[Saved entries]
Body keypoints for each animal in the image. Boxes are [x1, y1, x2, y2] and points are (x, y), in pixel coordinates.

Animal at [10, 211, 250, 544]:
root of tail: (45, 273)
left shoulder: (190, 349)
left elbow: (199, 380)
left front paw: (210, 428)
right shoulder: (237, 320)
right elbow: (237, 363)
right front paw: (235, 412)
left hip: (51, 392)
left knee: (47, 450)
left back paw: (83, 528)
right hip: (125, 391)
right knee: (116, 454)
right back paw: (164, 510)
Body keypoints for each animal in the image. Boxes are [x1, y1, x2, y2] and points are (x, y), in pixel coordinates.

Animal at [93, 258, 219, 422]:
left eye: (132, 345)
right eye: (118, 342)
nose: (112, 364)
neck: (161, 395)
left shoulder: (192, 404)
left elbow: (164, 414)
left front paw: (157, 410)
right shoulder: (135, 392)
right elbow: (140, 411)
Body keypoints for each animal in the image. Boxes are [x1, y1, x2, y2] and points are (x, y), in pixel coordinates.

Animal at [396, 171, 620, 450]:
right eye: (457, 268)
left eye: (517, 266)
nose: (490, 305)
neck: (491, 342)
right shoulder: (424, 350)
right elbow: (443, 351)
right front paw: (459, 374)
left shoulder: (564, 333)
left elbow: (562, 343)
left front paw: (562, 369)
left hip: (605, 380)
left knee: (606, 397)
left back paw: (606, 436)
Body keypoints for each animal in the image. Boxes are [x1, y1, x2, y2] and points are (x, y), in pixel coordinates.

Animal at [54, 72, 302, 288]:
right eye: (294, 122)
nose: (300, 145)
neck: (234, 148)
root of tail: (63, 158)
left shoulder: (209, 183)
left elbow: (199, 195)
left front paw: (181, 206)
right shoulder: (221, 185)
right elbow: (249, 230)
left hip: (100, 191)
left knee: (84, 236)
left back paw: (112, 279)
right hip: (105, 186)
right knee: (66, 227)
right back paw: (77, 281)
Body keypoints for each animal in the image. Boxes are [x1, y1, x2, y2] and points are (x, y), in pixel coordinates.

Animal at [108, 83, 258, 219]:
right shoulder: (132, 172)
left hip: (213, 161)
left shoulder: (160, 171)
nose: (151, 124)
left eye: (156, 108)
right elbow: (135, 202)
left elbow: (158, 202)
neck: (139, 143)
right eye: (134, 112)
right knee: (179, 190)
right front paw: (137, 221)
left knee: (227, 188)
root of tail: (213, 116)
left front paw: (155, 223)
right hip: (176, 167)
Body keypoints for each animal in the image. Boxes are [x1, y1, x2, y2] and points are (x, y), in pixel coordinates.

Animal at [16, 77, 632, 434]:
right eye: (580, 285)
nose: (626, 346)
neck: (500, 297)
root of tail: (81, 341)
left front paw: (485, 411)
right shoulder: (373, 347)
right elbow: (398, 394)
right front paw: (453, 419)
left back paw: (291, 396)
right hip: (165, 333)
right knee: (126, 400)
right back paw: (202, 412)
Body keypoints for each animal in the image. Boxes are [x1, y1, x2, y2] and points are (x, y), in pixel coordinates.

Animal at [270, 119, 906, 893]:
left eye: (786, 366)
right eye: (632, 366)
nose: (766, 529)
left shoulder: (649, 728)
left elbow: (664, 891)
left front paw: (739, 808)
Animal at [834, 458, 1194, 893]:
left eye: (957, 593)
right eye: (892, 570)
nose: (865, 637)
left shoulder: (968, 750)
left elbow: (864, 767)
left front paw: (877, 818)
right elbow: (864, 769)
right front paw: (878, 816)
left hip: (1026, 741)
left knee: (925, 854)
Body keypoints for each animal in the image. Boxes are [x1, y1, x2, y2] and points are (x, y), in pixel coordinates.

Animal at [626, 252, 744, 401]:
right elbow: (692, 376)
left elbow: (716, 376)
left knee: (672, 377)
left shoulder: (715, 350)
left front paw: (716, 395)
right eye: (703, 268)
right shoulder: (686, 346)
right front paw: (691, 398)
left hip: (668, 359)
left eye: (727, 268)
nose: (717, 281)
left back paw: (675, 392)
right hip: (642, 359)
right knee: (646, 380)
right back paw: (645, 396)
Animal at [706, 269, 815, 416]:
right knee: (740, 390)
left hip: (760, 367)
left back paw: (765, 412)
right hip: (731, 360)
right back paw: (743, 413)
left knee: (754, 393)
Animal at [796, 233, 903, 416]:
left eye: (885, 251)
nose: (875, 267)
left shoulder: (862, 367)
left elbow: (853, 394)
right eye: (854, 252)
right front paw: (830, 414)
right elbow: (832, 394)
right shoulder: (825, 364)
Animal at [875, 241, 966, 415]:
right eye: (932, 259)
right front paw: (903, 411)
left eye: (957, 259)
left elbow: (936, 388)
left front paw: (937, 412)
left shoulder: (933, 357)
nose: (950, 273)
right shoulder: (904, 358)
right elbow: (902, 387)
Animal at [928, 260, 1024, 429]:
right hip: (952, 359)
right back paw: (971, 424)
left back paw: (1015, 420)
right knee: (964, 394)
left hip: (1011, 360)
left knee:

__Directions__: From the entries above, return exactly the line containing "right shoulder: (135, 392)", the line containing "left eye: (517, 266)", and all lines between, and nothing else.

__Result for this exercise__:
right shoulder: (135, 392)
right elbow: (140, 411)
Body keypoints for each animal in the image. Boxes are [x1, y1, x2, y2] and points are (x, y), in pixel coordinates.

Animal at [396, 171, 620, 450]:
right eye: (457, 268)
left eye: (517, 266)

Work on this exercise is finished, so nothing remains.